- Born: April 1, 1964 (age 62) Cortland, New York, USA
- Occupation: Visual effects artist
- Years active: 1989-present

= Scott E. Anderson =

American special effects artist (born 1964)

Scott E. Anderson (born April 1, 1964), is an Academy Award winning visual effects supervisor and filmmaker. He has been nominated for the Academy Award three times (Babe, Starship Troopers, Hollow Man), and received the Oscar for Babe. A longstanding member of the visual effects community, he was an early leader and key contributor to the Oscar winning films The Abyss, Terminator 2: Judgment Day, and King Kong.

He studied film, semiotics and computer science and graduated with an Sc.B. from Brown University. While at Brown he was a member of the Brown Computer Graphics Group studying under Andries van Dam and was a varsity wrestler and four-time captain of the Brown Wrestling Team.

Anderson is a member of the Directors Guild of America (DGA) and the Visual Effects Society (VES).

==Oscar history==
All of these are in the category of Best Visual Effects.
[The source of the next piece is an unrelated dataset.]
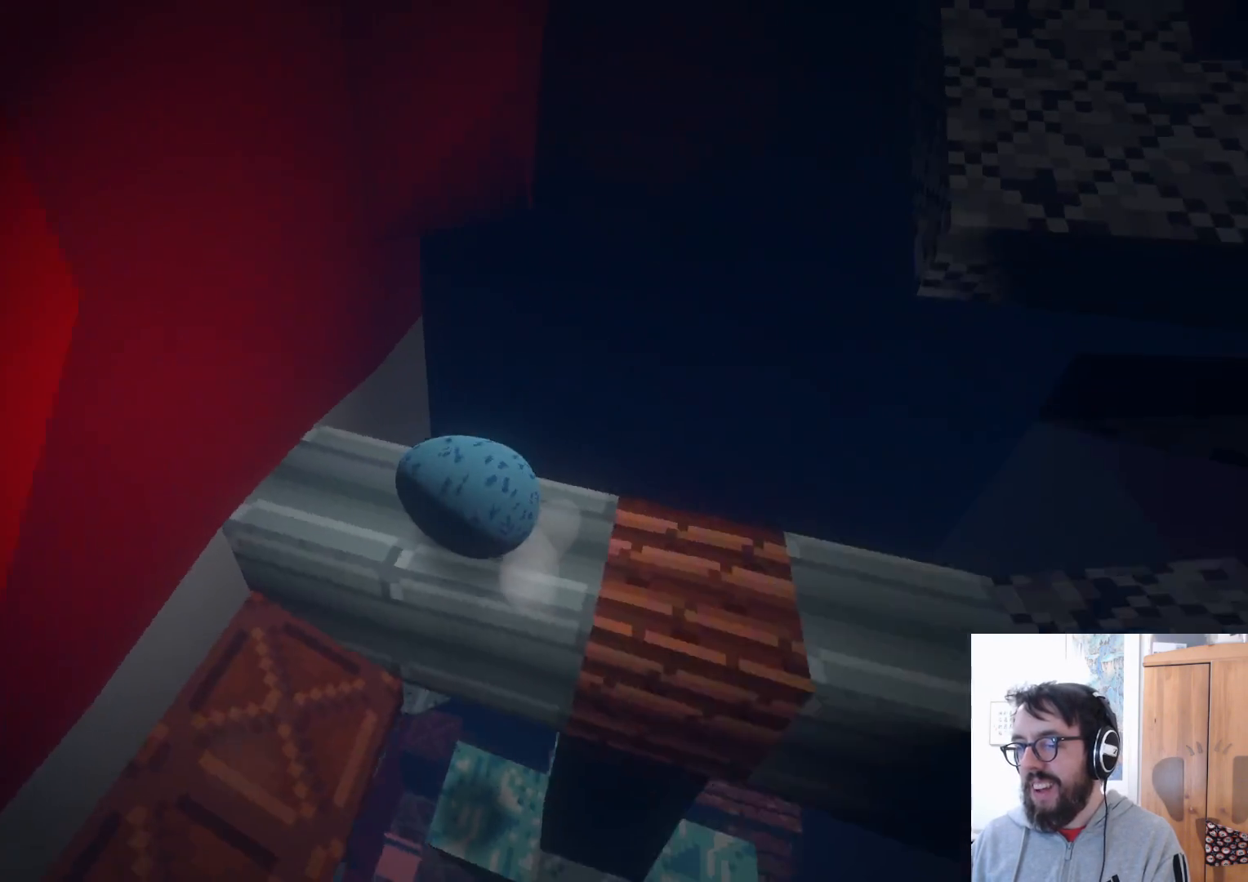
{"dt_ms": 1000, "buttons": [], "left_stick": "right", "right_stick": "center", "events": [[183, "left_stick", "up-left"], [283, "left_stick", "up"], [850, "left_stick", "right"], [950, "right_stick", "center"]]}
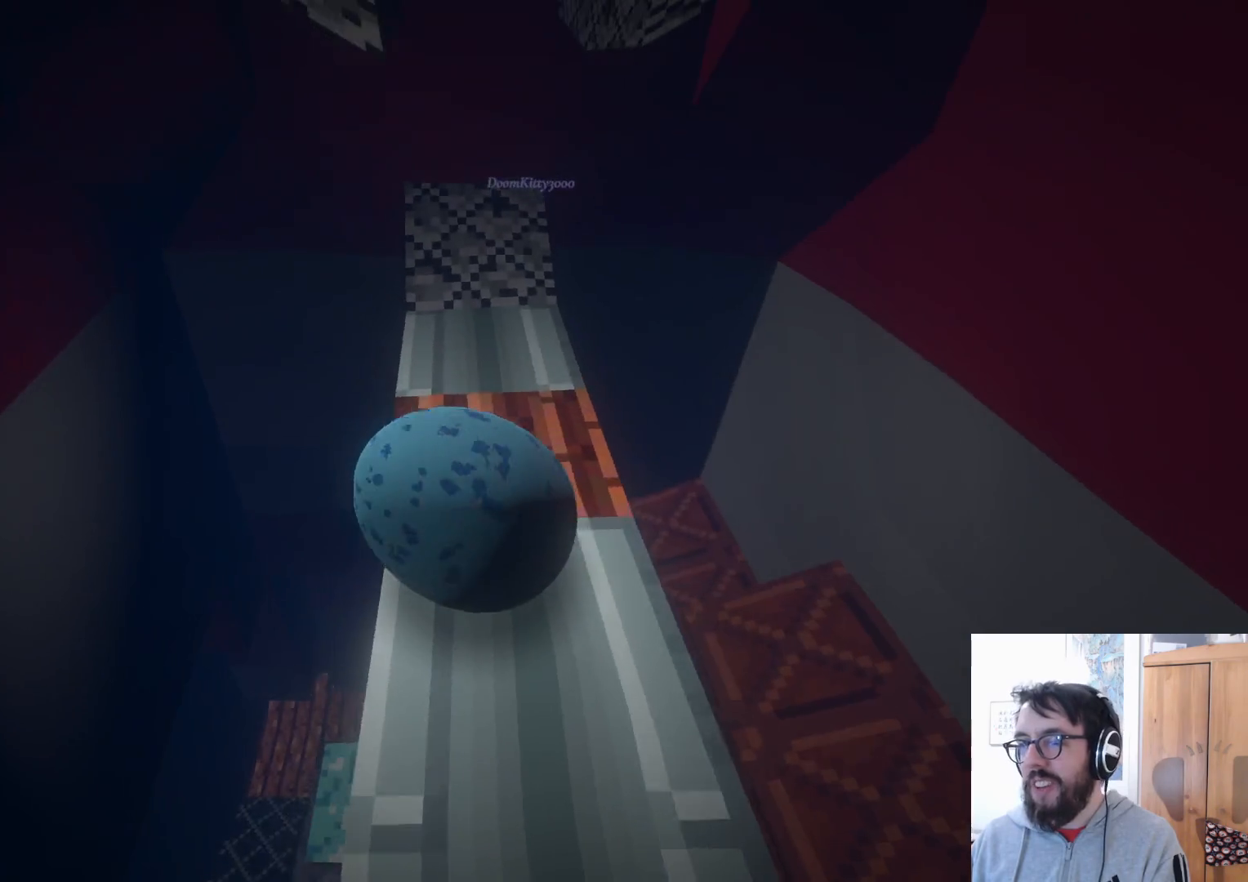
{"dt_ms": 500, "buttons": [], "left_stick": "up", "right_stick": "center", "events": [[67, "right_stick", "up"], [150, "left_stick", "up"], [333, "right_stick", "center"]]}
- 68th Academy Awards-Babe. Award shared with John Cox, Charles Gibson, and Neal Scanlan. Won.
- 70th Academy Awards-Nominated for Starship Troopers. Nomination shared with Alec Gillis, John Richardson and Phil Tippett. Lost to Titanic.
- 73rd Academy Awards-Nominated for Hollow Man. Nomination shared with Craig Hayes, Stan Parks and Scott Stokdyk, lost to Gladiator.